High school teachers at London Central Secondary School walk the picket line during their one-day strike, December 4, 2019. (Photo by Miranda Chant, Blackburn News)High school teachers at London Central Secondary School walk the picket line during their one-day strike, December 4, 2019. (Photo by Miranda Chant, Blackburn News)
London

All Ontario teachers to strike on February 21

For the first time since 1997, all four major Ontario education unions will go on strike on the same day.

The Ontario Secondary School Teachers Federation (OSSTF), the Elementary Teachers Federation of Ontario (ETFO), the Ontario English Catholic Teachers Association (OECTA), and the Association des enseignantes et des enseignants franco-ontariens (AEFO) announced Wednesday that they will all hit the picket lines for one day on Friday, February 21.

According to the unions, it's the first time they have all conducted this kind of job action on the same day since they protested the cuts to education by the government of then-Premier Mike Harris.

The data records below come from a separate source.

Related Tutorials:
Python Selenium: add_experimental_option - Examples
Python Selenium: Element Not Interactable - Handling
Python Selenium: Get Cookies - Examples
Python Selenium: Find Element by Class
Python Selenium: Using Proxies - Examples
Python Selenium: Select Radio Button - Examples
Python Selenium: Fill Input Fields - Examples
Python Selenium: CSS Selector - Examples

“Educators in every school board will not stay silent as the Ford government proceeds to decimate our publicly funded education system,” ETFO President Sam Hammond said in a statement released Wednesday. “Our unions and members helped build Ontario’s world-class education system. By not seriously addressing the issues critical to students and student learning, the Ford government has made a sham of contract talks over the last seven months.”

The February 21 strike will keep an estimated two million students out of class for the day. Hammond had previously said he hopes that continued job actions by teachers unions will spur Education Minister Stephen Lecce and the Ford government to return to the bargaining table.

The government and the unions are still far apart and have their own positions about what the barriers to an agreement are. For his part, Education Minister Stephen Lecce insists the unions are holding out for a wage increase above the 1 per cent annual cap for public sector workers. But the teachers say it's not about salaries, it's about class sizes, investments in special education, mandatory e-learning, and addressing violence in the classroom.

“It is now evident that the Ford government’s agenda is entirely ideological and not at all concerned with providing quality education,” said OSSTF President Harvey Bischof. “They are pulling resources out of the public education system and, with schemes like mandatory e-learning, laying the groundwork for private interests to profit from our students’ education. We are heartened that so many parents are standing with us against the dismantling of Ontario’s public education system.”